* [Aim of the task]: When a line in the entries below contains "ends", tally it; give the tally with nothing added.

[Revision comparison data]
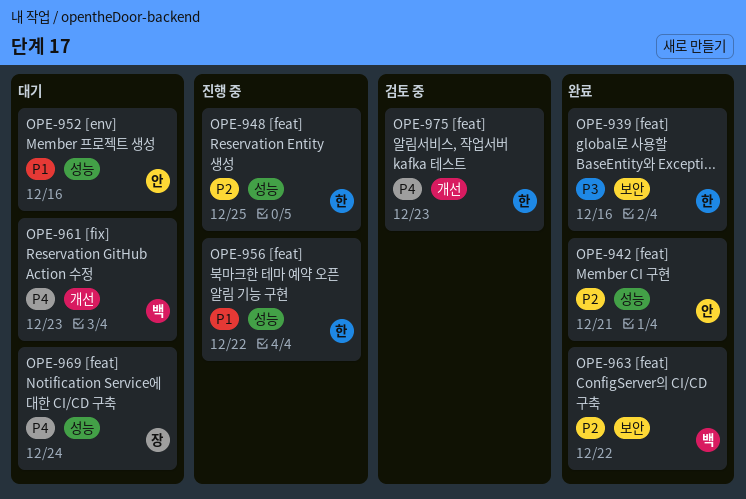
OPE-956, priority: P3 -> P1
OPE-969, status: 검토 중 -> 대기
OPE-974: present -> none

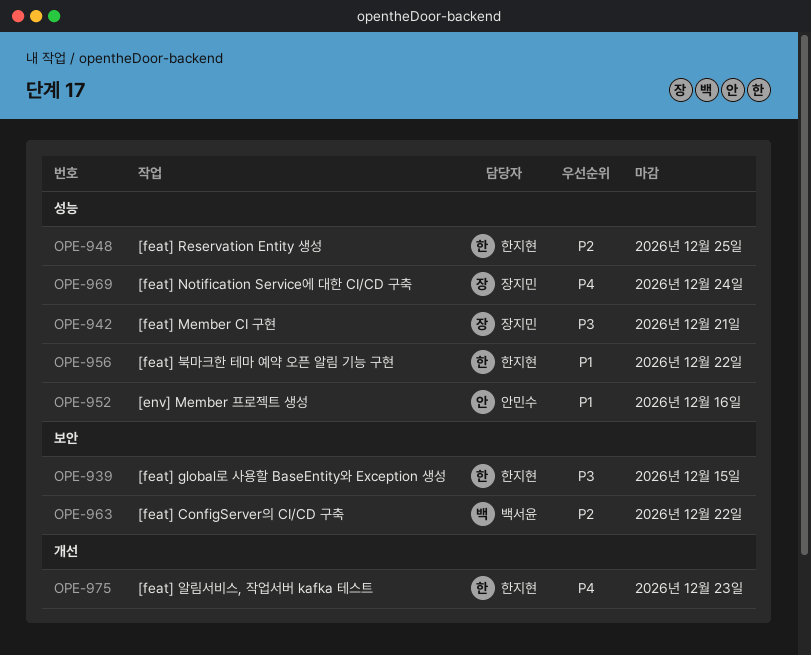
OPE-939, due: Dec 16 -> Dec 15
OPE-942, owner: 안민수 -> 장지민
OPE-942, priority: P2 -> P3
OPE-961: present -> none

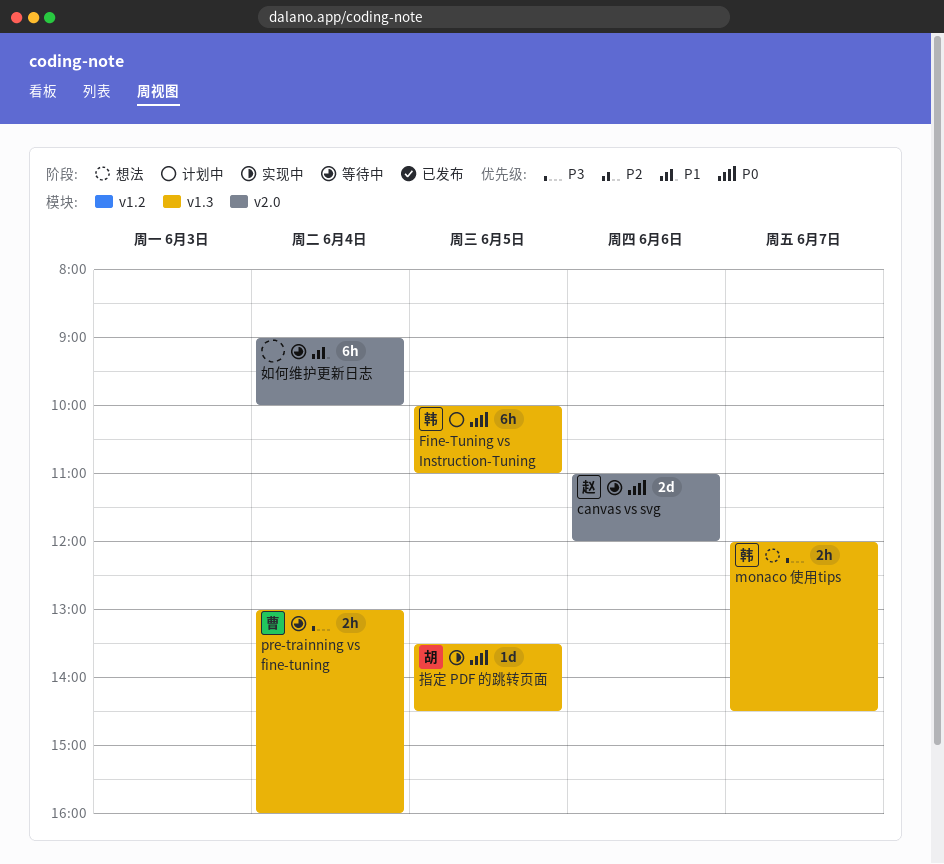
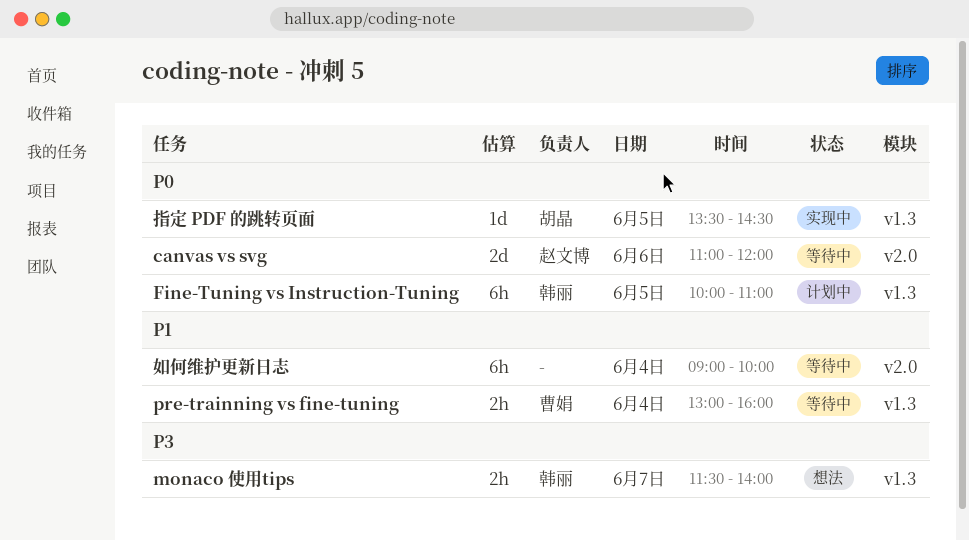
monaco 使用tips, begins: 12:00 -> 11:30
monaco 使用tips, ends: 14:30 -> 14:00
pre-trainning vs fine-tuning, priority: P3 -> P1

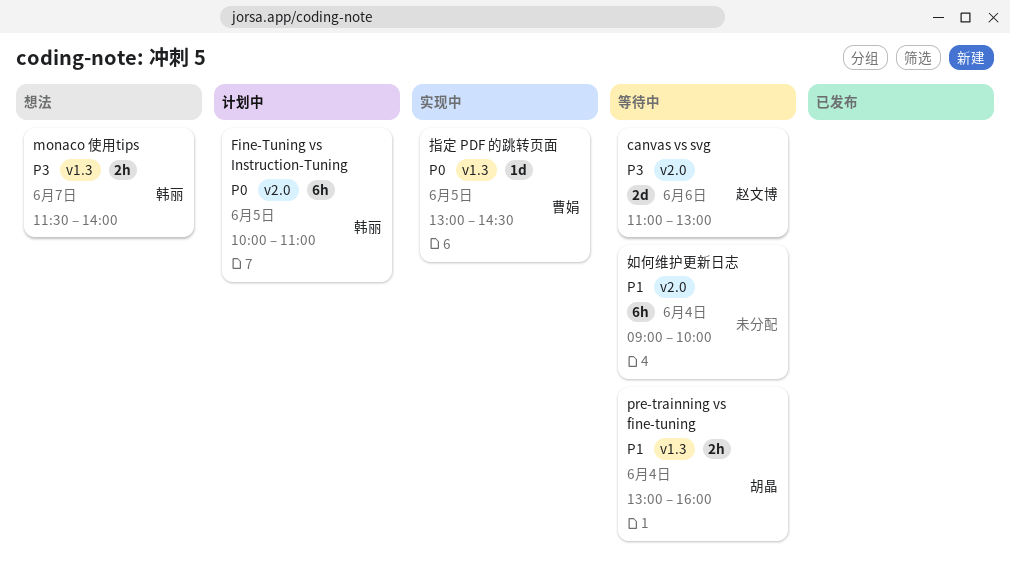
canvas vs svg, priority: P0 -> P3
canvas vs svg, ends: 12:00 -> 13:00
Fine-Tuning vs Instruction-Tuning, label: v1.3 -> v2.0
pre-trainning vs fine-tuning, owner: 曹娟 -> 胡晶
指定 PDF 的跳转页面, owner: 胡晶 -> 曹娟
指定 PDF 的跳转页面, begins: 13:30 -> 13:00

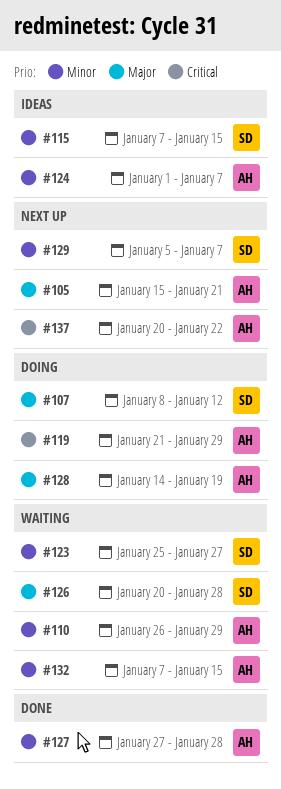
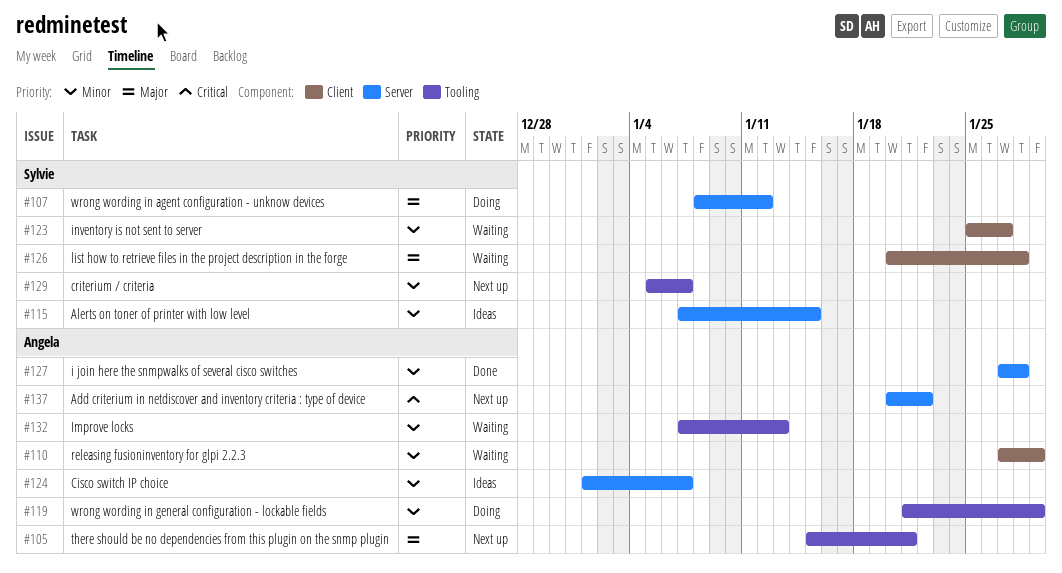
#110, start: Jan 26 -> Jan 27
#119, priority: Critical -> Minor
#128: present -> none
#132, due: Jan 15 -> Jan 13

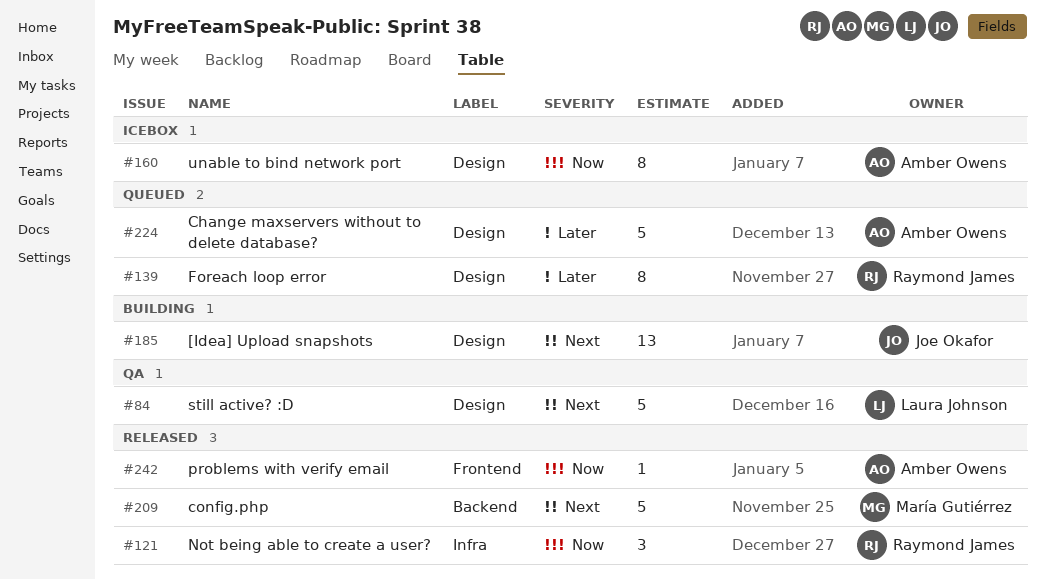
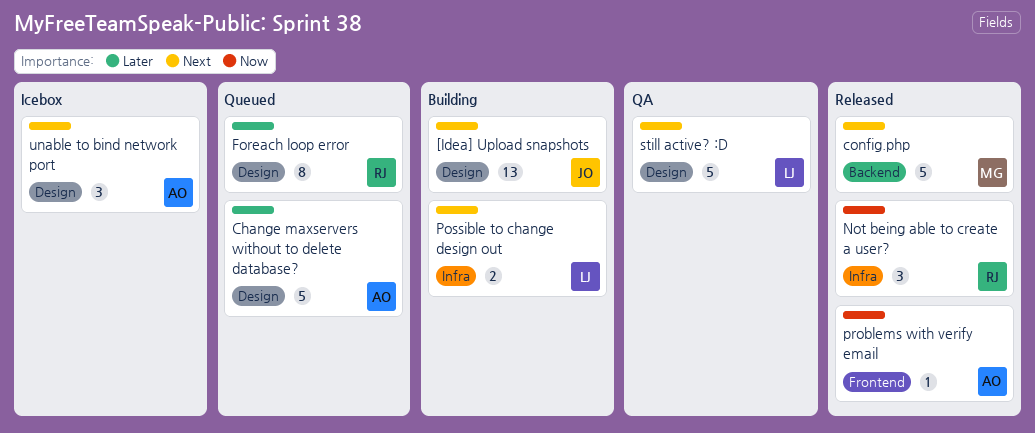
Possible to change design out: none -> present
unable to bind network port, priority: Now -> Next
unable to bind network port, estimate: 8 -> 3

* [Reply]: 2